OpenDAPI is an open protocol for creating self-discoverable and self-governed datasets.

Like a thoughtfully created API, a Data API (or DAPI) enables data collaboration in an organization. DAPI as an evolution of the data schema (Schema++). It enables a federated Data Governance model where Data producers take ownership of their high-quality datasets, embrace its use in their organization, and play an active role in upkeeping their consumers’ data privacy rights and organization’s data security posture.

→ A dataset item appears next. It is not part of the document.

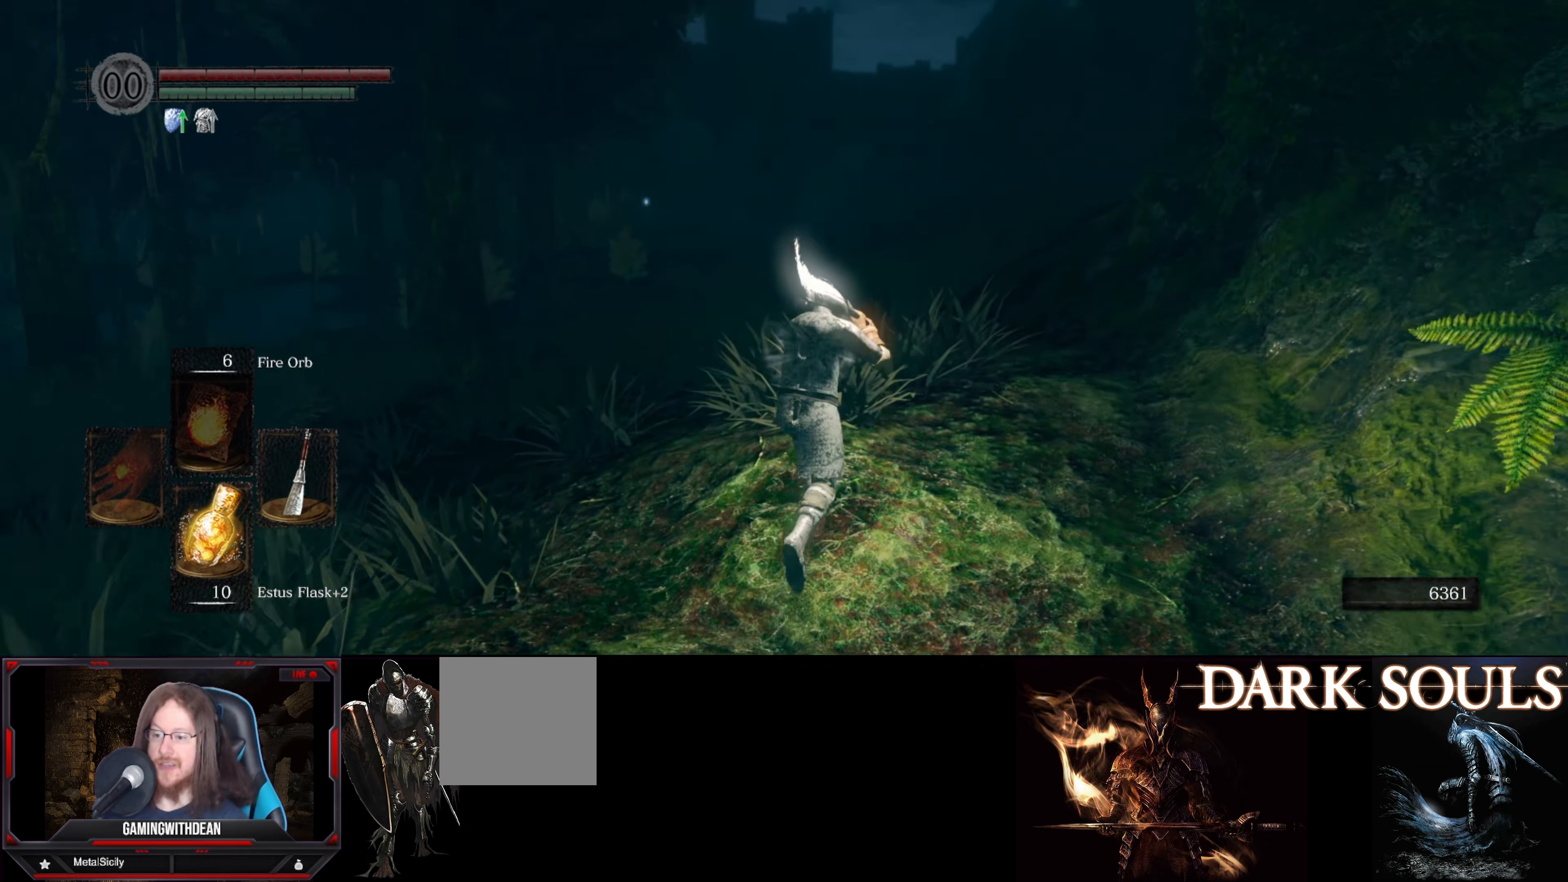
{"buttons": [], "left_stick": "up", "right_stick": "down", "events": [[117, "right_stick", "down"], [167, "right_stick", "center"], [467, "right_stick", "down"]]}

Data producers use DAPIs to describe their datasets and fields, with semantic descriptions, data classifications, shareability status, and ownership information. They can codify their intent to explicitly share their datasets with their consumers in certain replication destinations with defined SLAs, and business purposes.

Purposes of OpenDAPI

OpenDAPI’s core hypothesis is that data documentation, classification and codifying of sharing intent at schema-time is the most effective way to federate Data Governance and foster Data Collaboration in an organization.

To that end, the OpenDAPI library powers two main purposes:

1. Create and maintian DAPI files

The repo contains a collection of tools, clients and specifications to create DAPIs, and define associated entities such as teams, datastores and business purposes. This library also provides useful tooling for validating and auto-updating OpenDAPI files in any repository.

The library helps with the goal to create a DAPI file for every dataset (e.g. user.dapi.yaml). DAPI files reference information from teams, datastores and purposes (e.g. company.teams.yaml), which are defined in their own files. A dataset can have only one DAPI file, but there can be many teams, datastores and purposes, and the tooling can help you manage them.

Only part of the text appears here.